▶ Source passage
----
Re: 'Optimizing' Solr Index Size

2013-08-06 Thread Brendan Grainger
To maybe answer another one of my questions about the 50Gb recovered when
running:

curl '
http://localhost:8983/solr/update?optimize=truemaxSegments=10waitFlush=false
'

It looks to me that it was from deleted docs being completely removed from
the index.

Thanks



On Tue, Aug 6, 2013 at 11:45 AM, Brendan Grainger 
brendan.grain...@gmail.com wrote:

 Well, I guess I can answer one of my questions which I didn't exactly
 explicitly state, which is: how do I force solr to merge segments to a
 given maximum. I forgot about doing this:

 curl '
 http://localhost:8983/solr/update?optimize=truemaxSegments=10waitFlush=false
 '

 which reduced the number of segments in my index from 12 to 10. Amazingly,
 it also reduced the space used by almost 50Gb. Is that even possible?

 Thanks again
 Brendan



 On Tue, Aug 6, 2013 at 10:55 AM, Brendan Grainger 
 brendan.grain...@gmail.com wrote:

 Hi All,

 First of all, what I was actually trying to do is actually get a little
 space back. So if there is a better way to do this by adjusting the
 MergePolicy or something else please let me know. My index is currently
 200Gb. In the past (Solr 1.4) we've found that optimizing the index will
 double the size of the index temporarily then usually when it's done we end
 up with a smaller index and slightly faster search query times.

 Should I even bother optimizing? My impression was that with the
 TieredMergePolicy this would be less necessary. Would merging segments into
 larger ones save any space and if so is there a way to tell solr to do that?

 Thanks
 Brendan




 --
 Brendan Grainger
 www.kuripai.com




-- 
Brendan Grainger
www.kuripai.com
----
▶ Records
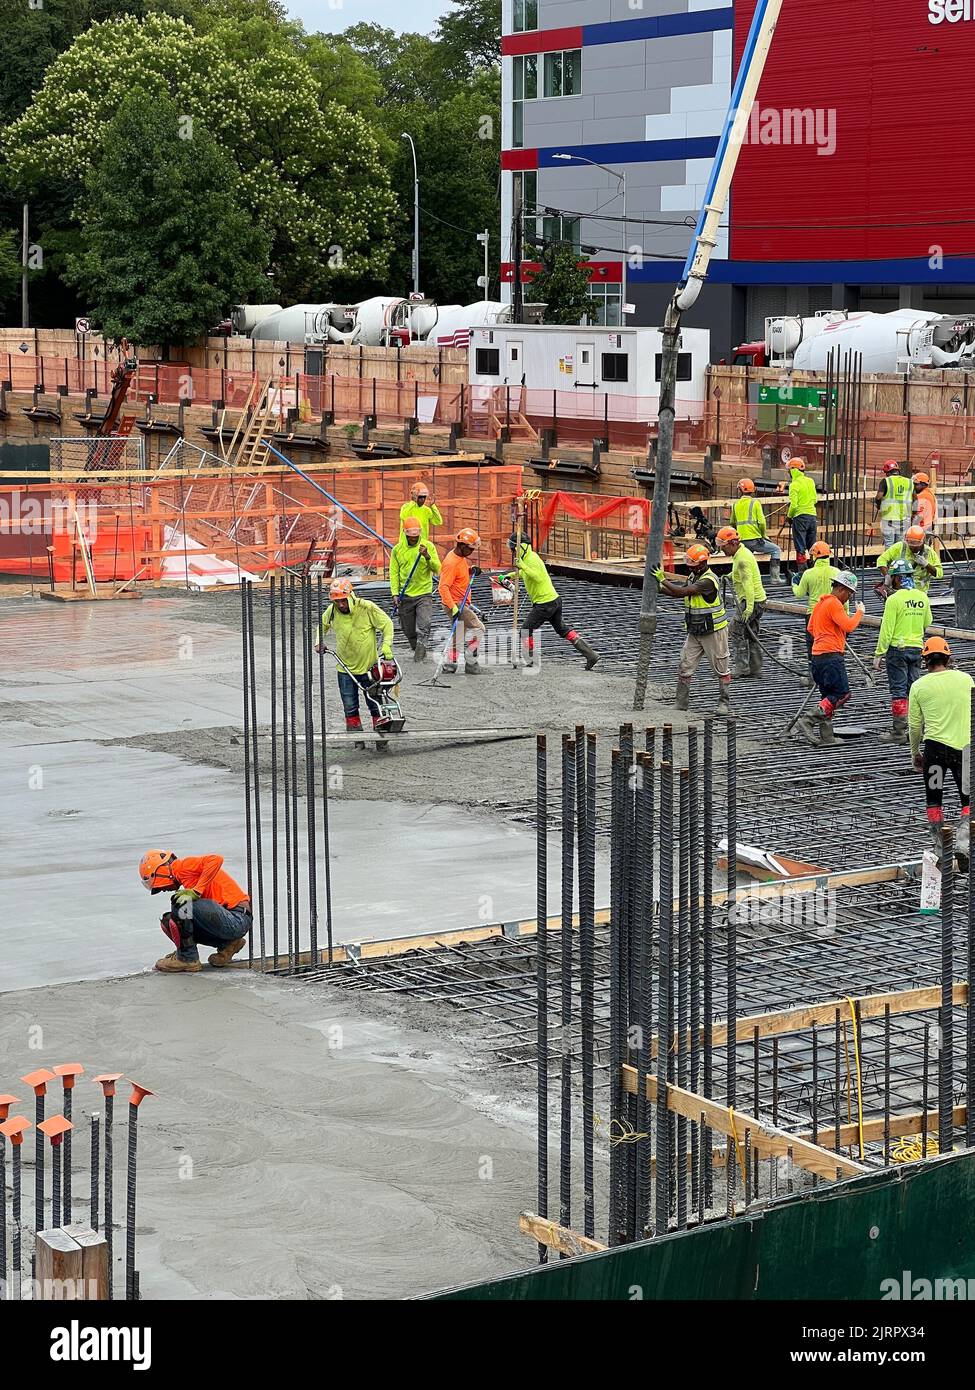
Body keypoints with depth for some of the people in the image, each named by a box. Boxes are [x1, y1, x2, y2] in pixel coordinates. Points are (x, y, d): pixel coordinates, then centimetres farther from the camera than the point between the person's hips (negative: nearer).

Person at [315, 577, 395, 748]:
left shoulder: (367, 608, -18)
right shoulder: (332, 611, -7)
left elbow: (387, 624, -8)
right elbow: (322, 624, 16)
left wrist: (386, 647, -17)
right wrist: (319, 642, 1)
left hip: (368, 666, -3)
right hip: (345, 668, 3)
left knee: (375, 705, 6)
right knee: (350, 707, 7)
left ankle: (381, 738, 18)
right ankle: (357, 738, 20)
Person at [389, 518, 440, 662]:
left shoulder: (428, 546, 0)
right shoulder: (397, 549, 4)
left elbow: (437, 569, -6)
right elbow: (394, 573, 4)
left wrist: (427, 557, -23)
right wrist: (395, 594, -6)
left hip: (424, 594, -2)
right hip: (405, 596, 2)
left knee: (423, 630, -16)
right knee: (409, 631, 9)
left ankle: (419, 657, -15)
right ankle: (419, 651, 30)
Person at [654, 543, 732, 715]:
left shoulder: (708, 580, -23)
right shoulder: (694, 576, 7)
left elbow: (683, 591, -28)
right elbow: (678, 594, 11)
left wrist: (663, 580, -20)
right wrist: (660, 587, -3)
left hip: (713, 631, -8)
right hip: (694, 632, 8)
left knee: (721, 669, 4)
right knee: (685, 667, 3)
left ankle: (724, 703, 13)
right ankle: (681, 702, 8)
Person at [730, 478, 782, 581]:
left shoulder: (735, 504, 11)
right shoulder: (755, 502, -3)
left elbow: (732, 523, 19)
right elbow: (762, 522, -9)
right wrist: (764, 535, 6)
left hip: (742, 541, 5)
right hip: (755, 539, -5)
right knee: (776, 550, 10)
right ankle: (775, 578, 0)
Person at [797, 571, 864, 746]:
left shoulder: (821, 602, 20)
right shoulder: (834, 604, -10)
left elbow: (811, 628, 27)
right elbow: (848, 626, -19)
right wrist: (859, 613, -4)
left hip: (818, 654, 10)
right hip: (831, 655, -10)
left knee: (829, 696, 11)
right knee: (842, 693, -12)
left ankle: (826, 736, 8)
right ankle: (808, 721, -20)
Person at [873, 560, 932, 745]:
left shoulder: (894, 599, -13)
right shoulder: (922, 597, 4)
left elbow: (887, 629, -14)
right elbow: (927, 622, 17)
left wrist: (879, 654, -10)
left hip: (897, 648, -6)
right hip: (917, 648, 6)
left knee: (898, 691, -2)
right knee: (914, 689, 11)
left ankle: (898, 731, -2)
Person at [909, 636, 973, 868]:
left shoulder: (919, 686, 0)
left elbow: (914, 725, 4)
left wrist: (914, 752, 19)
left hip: (935, 746, -1)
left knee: (934, 800, 14)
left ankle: (938, 851, 16)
----
From the Solr index-size thread, quote each sentence that ends with a question mark, in the order they appear.

▶ Answer to this problem
Is that even possible?
Should I even bother optimizing?
Would merging segments into larger ones save any space and if so is there a way to tell solr to do that?